Plain-text engineering files

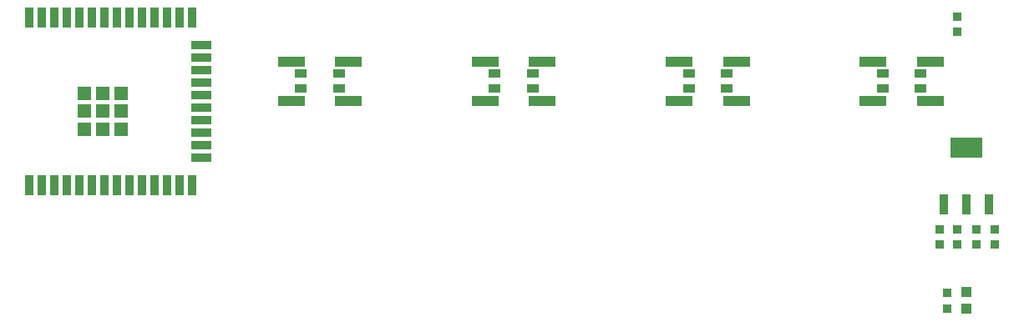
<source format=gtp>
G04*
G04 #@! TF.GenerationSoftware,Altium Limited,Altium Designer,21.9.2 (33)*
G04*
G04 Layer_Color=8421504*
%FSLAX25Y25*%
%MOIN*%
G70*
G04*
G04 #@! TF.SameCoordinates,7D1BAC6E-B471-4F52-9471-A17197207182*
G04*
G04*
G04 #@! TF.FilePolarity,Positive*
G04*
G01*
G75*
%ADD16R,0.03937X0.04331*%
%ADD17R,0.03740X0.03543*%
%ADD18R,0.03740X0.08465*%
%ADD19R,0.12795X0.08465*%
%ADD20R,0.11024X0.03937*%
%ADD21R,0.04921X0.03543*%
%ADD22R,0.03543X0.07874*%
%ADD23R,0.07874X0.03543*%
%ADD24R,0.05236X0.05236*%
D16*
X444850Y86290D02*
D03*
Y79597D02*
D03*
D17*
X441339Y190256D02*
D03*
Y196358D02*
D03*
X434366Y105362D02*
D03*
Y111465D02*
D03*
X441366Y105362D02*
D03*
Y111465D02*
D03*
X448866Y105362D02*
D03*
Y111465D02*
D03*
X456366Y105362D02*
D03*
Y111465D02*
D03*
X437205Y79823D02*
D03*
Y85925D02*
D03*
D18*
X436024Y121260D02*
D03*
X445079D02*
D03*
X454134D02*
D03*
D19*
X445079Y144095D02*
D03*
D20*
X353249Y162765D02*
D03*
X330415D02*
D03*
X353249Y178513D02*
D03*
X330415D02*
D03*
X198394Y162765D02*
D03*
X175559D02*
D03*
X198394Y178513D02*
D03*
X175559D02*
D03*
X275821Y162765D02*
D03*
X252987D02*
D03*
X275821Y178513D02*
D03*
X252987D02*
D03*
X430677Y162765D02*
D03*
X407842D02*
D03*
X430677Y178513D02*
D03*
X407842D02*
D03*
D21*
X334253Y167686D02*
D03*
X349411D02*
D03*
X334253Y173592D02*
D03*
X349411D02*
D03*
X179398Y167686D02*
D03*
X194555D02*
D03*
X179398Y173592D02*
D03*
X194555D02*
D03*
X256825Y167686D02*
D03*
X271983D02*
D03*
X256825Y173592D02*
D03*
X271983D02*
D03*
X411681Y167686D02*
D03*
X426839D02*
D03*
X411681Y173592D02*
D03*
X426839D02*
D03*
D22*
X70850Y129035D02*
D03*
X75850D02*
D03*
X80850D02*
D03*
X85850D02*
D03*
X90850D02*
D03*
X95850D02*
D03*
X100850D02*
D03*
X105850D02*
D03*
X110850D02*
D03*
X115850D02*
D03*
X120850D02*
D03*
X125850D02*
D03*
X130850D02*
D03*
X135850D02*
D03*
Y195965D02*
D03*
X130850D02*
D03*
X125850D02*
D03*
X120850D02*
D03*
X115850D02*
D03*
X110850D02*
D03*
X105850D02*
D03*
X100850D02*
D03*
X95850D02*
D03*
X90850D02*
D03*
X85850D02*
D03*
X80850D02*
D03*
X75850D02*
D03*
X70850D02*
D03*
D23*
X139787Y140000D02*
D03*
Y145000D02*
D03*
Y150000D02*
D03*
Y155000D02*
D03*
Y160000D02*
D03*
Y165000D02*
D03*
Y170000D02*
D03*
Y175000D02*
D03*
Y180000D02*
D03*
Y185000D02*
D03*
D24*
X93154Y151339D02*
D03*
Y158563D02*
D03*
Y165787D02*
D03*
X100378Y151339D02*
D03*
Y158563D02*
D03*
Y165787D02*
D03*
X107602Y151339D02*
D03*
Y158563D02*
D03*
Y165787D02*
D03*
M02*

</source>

* * *

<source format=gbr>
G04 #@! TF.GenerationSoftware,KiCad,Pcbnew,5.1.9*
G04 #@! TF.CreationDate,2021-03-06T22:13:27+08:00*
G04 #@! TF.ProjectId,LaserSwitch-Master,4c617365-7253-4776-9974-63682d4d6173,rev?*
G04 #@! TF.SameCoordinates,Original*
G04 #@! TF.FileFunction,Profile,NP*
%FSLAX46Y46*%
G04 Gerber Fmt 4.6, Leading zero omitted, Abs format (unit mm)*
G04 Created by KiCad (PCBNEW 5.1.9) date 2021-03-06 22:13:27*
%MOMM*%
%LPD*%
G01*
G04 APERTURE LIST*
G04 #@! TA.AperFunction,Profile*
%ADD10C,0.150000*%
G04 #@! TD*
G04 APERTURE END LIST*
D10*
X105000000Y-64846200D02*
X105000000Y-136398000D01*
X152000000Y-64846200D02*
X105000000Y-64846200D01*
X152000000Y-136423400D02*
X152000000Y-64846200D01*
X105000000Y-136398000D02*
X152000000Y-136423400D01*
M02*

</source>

**Task**
The reply must be a number and nothing more: the count of lines above that contain the word "SameCoordinates".

**Exercise solution**
2